# DATA LISTING start

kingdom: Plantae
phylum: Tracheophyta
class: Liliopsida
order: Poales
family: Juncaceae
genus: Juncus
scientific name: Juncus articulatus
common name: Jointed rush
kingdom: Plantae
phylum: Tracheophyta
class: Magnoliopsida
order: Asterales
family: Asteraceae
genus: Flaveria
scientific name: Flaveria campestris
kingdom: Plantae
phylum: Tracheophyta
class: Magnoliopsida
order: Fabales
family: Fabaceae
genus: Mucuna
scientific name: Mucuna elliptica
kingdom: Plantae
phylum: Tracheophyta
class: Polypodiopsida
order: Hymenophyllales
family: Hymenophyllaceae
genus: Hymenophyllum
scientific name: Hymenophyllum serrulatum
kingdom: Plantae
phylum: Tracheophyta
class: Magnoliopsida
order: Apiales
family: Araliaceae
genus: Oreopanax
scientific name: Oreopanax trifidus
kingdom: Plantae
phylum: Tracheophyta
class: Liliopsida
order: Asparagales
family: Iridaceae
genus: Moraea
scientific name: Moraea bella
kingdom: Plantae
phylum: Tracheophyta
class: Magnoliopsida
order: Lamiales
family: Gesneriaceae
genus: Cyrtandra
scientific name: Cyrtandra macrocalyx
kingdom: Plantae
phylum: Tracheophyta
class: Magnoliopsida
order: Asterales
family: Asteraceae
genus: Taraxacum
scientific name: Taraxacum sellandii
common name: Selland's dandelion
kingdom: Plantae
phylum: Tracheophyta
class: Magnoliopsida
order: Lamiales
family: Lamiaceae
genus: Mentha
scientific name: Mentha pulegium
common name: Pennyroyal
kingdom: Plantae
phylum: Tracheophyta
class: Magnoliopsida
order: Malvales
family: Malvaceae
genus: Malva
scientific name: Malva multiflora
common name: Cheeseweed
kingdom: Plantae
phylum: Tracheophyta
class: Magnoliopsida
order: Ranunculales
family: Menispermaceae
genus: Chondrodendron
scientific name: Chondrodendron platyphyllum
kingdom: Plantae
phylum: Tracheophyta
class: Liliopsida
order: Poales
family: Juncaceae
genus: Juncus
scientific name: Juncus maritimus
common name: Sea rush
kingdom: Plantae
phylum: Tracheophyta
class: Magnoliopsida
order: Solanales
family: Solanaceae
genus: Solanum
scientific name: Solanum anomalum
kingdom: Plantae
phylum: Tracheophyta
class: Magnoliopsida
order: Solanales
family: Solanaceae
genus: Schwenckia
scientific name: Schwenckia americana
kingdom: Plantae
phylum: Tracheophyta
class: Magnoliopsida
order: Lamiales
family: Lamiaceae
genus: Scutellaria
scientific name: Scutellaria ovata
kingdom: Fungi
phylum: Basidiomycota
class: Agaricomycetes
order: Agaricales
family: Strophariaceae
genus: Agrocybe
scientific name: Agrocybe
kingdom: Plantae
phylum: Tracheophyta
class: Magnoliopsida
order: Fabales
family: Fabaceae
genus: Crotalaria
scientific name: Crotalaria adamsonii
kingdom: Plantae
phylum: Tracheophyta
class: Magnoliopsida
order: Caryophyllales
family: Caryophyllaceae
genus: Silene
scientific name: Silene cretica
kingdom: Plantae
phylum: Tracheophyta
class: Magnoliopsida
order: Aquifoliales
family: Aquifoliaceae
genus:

# DATA LISTING end

**AIM:** Reproduce the lines of the items verbatim, starting at the line that contains "genus: Malva" and ending at the final line of the items.

**OUTPUT:**
genus: Malva
scientific name: Malva multiflora
common name: Cheeseweed
kingdom: Plantae
phylum: Tracheophyta
class: Magnoliopsida
order: Ranunculales
family: Menispermaceae
genus: Chondrodendron
scientific name: Chondrodendron platyphyllum
kingdom: Plantae
phylum: Tracheophyta
class: Liliopsida
order: Poales
family: Juncaceae
genus: Juncus
scientific name: Juncus maritimus
common name: Sea rush
kingdom: Plantae
phylum: Tracheophyta
class: Magnoliopsida
order: Solanales
family: Solanaceae
genus: Solanum
scientific name: Solanum anomalum
kingdom: Plantae
phylum: Tracheophyta
class: Magnoliopsida
order: Solanales
family: Solanaceae
genus: Schwenckia
scientific name: Schwenckia americana
kingdom: Plantae
phylum: Tracheophyta
class: Magnoliopsida
order: Lamiales
family: Lamiaceae
genus: Scutellaria
scientific name: Scutellaria ovata
kingdom: Fungi
phylum: Basidiomycota
class: Agaricomycetes
order: Agaricales
family: Strophariaceae
genus: Agrocybe
scientific name: Agrocybe
kingdom: Plantae
phylum: Tracheophyta
class: Magnoliopsida
order: Fabales
family: Fabaceae
genus: Crotalaria
scientific name: Crotalaria adamsonii
kingdom: Plantae
phylum: Tracheophyta
class: Magnoliopsida
order: Caryophyllales
family: Caryophyllaceae
genus: Silene
scientific name: Silene cretica
kingdom: Plantae
phylum: Tracheophyta
class: Magnoliopsida
order: Aquifoliales
family: Aquifoliaceae
genus:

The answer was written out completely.